SWIFT CURRENT, Sask. - Pat Reimer is hoping 13 is a lucky number for her and her husband in their battle against an unwelcome pest.
That was the date in September when the couple from Swift Current in southwestern Saskatchewan saw their last rat.
"That was our 67th one, but ... so far that's the last one," Reimer said. "Of course, I've been checking the traps every day ... and there's nothing been in the traps, so I'm thankful for that."
Reimer and her husband, Ike, own the Safari Inn and, like everyone else in Swift Current, they've been waging war against the rodents that invaded late last spring.
The infestation prompted the Cypress Health Region to issue a special rat advisory in August. People were warned that the Norway species posed a health hazard and could spread bacteria, viruses and parasites that could cause infections such as salmonella and rat-bite fever. Hantavirus was also a concern.
The problem was so bad that some people said they were bitten in their own beds. It made national news.
Concern spread along the road to southern Alberta, especially after a Norway rat was found in Calgary. The province prides itself on being "rat free."
Ike Reimer took to patrolling the area near his motel armed with bear spray in case he came face-to-face with a rat. He also urged the Swift Current to take more action to protect its reputation.
Pat Reimer said they think the problem is now under control.
"I think everybody just got working together. (The city) found out the problem was at the landfill and started baiting and everybody started setting traps. Everybody started working together and that was a good thing for our city.
"It's too bad it was a rat that did that."
Swift Current officials got some help in September when more than half a dozen provincial pest control officers paid a call.
Travis Quirk, the pest control co-ordinator, said the officers used their experience to help find the source of the infestation and eliminate it. Quirk said officers inspected "a very large portion" of homes and businesses in the city of 15,000 people.
"These pest control officers would pretty much just be walking yard to yard," said Quirk. "It was very thorough to try and figure out where all the hot spots are."

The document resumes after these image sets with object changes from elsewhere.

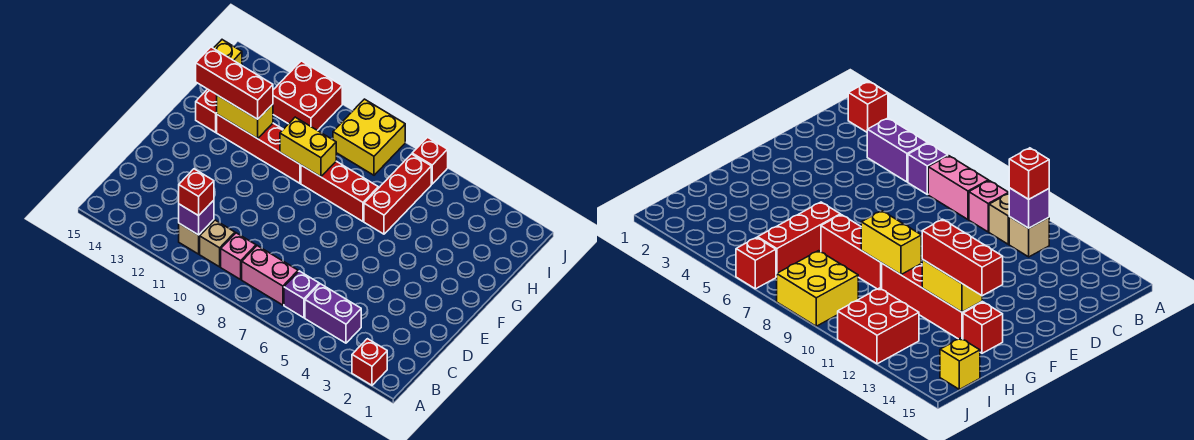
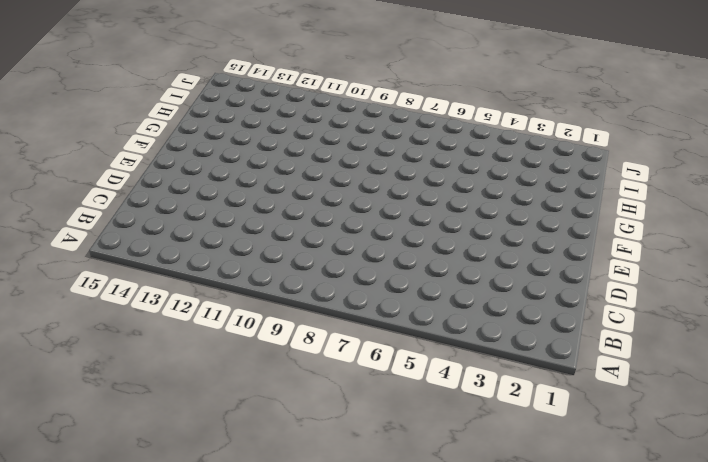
none -> red 1x1 brick [352,339,387,385]
none -> purple 1x2 brick [305,284,361,343]
none -> purple 1x1 brick [284,271,319,318]

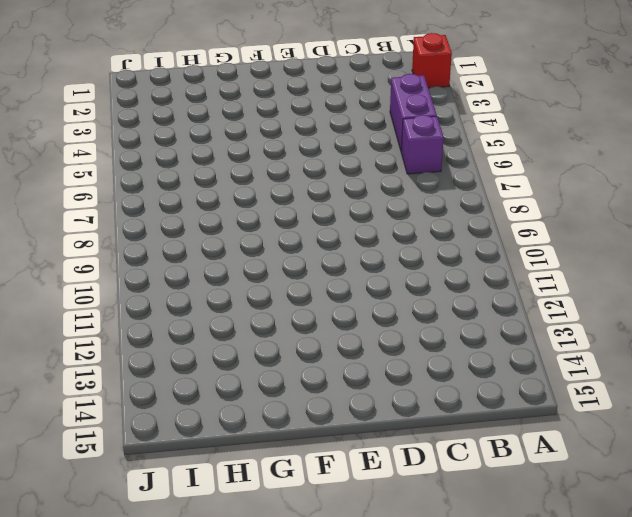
none -> pink 1x2 brick [242,246,298,305]
none -> pink 1x1 brick [221,233,256,279]
none -> tan 1x1 brick [200,220,235,267]

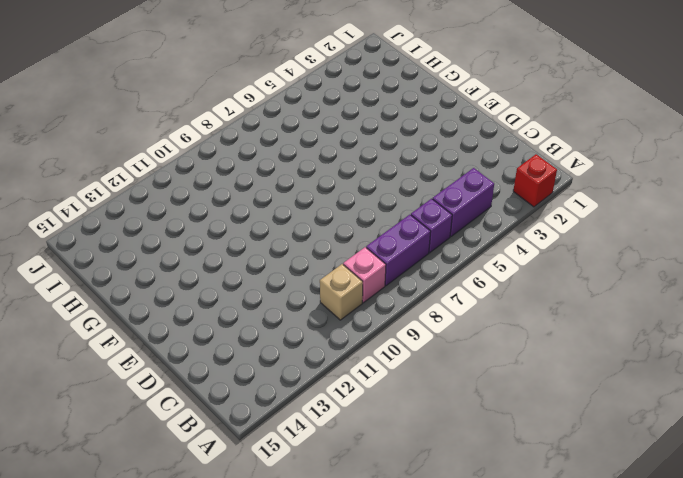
purple 1x2 brick [366,215,431,286] -> pink 1x2 brick [242,246,298,305]
none -> tan 1x1 brick [179,220,214,254]
none -> red 1x3 brick [364,154,431,234]
none -> red 1x3 brick [301,161,378,221]

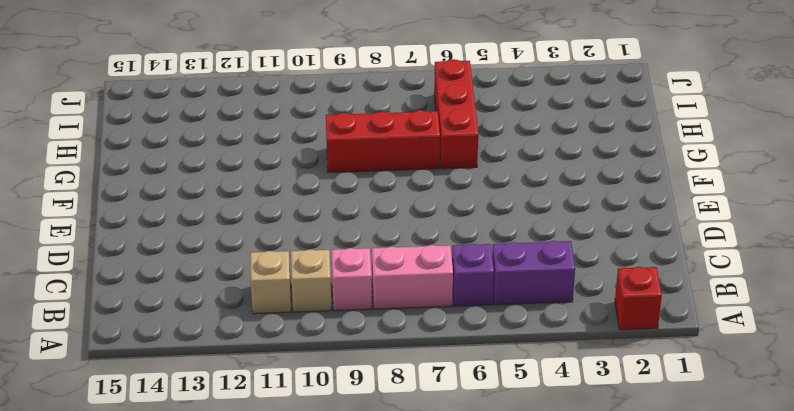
none -> red 1x4 brick [217,115,301,183]
none -> red 1x1 brick [196,89,217,132]
none -> yellow 2x2 brick [333,99,405,175]

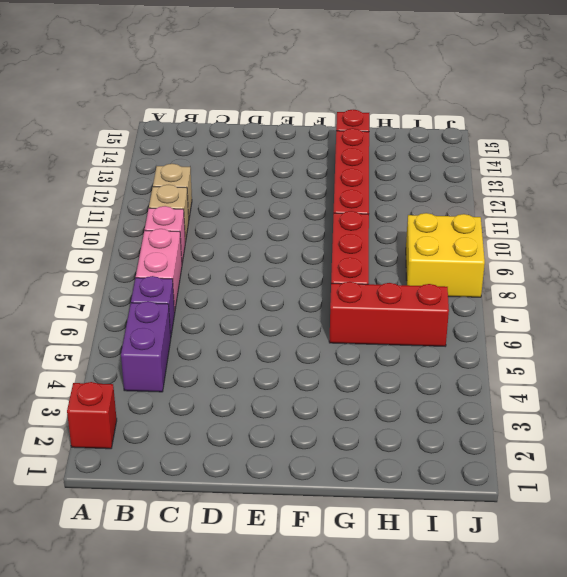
none -> red 2x2 brick [273,61,342,131]
none -> yellow 1x1 brick [214,40,242,65]
none -> red 1x1 brick [412,137,448,184]

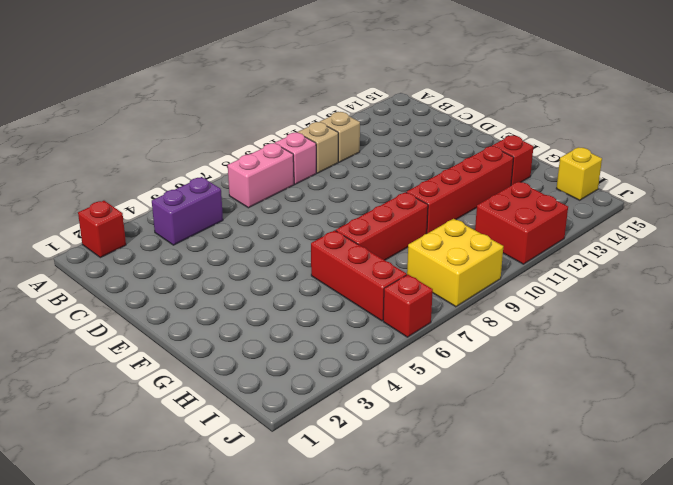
none -> purple 1x1 brick [284,271,319,318]
none -> purple 1x1 brick [179,200,214,235]
none -> yellow 1x2 brick [280,117,336,177]

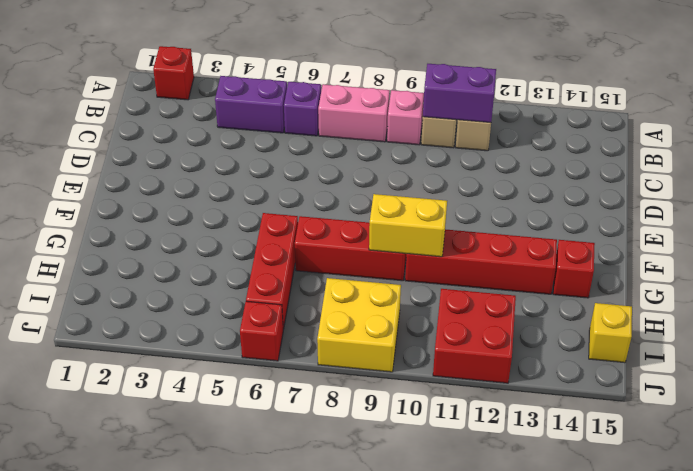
purple 1x2 brick [423,64,496,123] -> purple 1x1 brick [179,200,214,235]
none -> yellow 1x2 brick [217,95,273,139]
none -> red 1x1 brick [179,169,214,216]
none -> red 1x3 brick [196,47,273,119]

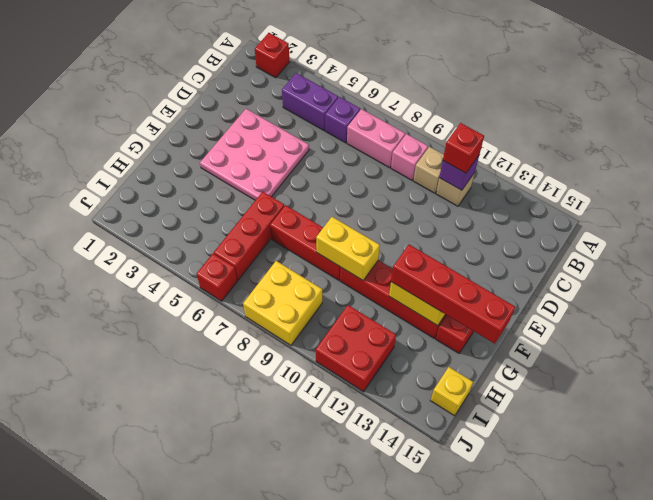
pink 3x3 plate [200,109,309,200] -> none
red 1x4 brick [391,245,515,344] -> red 1x3 brick [196,47,273,119]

People in Swift Current had a lot of questions and were looking for ideas to tackle the rat problem, he added. The suggestions appear to be working. The city is down to about five rat calls a week and most of those are to remove dead ones.
"They're seeing less and less calls being reported as live rats, so that's a good thing," said Quirk.
"Live rat sightings will indicate that the rats are on the move. There may be a higher number in that area. If there aren't any rats being seen, then the population's probably under control. The poison's working."
City officials haven't let up, and rat activity at the dump is significantly down. Fewer rats in the landfill will mean fewer rats moving into the community, he said.
Reimer says she and her husband plan to keep traps out at the motel just in case.
"I think we'll keep that up all winter. We're not going to let our guard down now."